In order for people to buy self-driving cars and vote for the government to allow them on roads, the technology must be trusted as safe. Self-driving elevators were invented in 1900, but the high number of people refusing to use them slowed adoption for several decades until operator strikes increased demand and trust was built with advertising and features like the emergency stop button.
Impact
According to a 2020 study, self-driving cars will increase productivity, and housing affordability, as well as reclaim land used for parking.

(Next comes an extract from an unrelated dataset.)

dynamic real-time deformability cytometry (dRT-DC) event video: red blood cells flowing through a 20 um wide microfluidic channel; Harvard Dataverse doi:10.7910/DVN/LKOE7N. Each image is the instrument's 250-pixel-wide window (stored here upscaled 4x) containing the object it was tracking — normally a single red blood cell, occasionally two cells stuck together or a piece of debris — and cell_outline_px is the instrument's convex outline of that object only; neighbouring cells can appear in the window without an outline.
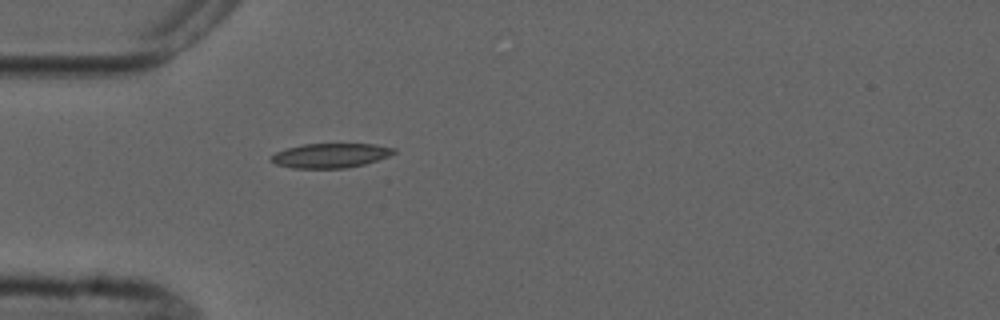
{"species": "common noctule bat (a hibernating species)", "species_latin": "Nyctalus noctula", "temperature_condition": "cold", "stored_images_in_passage": 1, "camera_frame_rate_fps": 3000, "um_per_image_px": 0.085, "animal": {"sex": "male", "forearm_length_mm": 52.5}, "frame": {"image": 1, "passage_image": 1, "time_ms": 0.0, "image_size_px": [1000, 320], "cell_outline_px": [[396, 152], [388, 156], [364, 164], [348, 168], [292, 168], [276, 164], [268, 160], [276, 152], [284, 148], [304, 144], [376, 144], [396, 148]], "centroid_in_image_um": [28.07, 13.21], "position_along_channel_um": 56.9, "area_um2": 17.57}}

However, self-driving cars will cause greater energy use, traffic congestion and sprawl.
According to a 2020 Annual Review of Public Health review of the literature, self-driving cars “could increase some health risks (such as air pollution, noise, and sedentarism); however, if proper regulated, AVs will likely reduce morbidity and mortality from motor vehicle crashes and may help reshape cities to promote healthy urban environments.”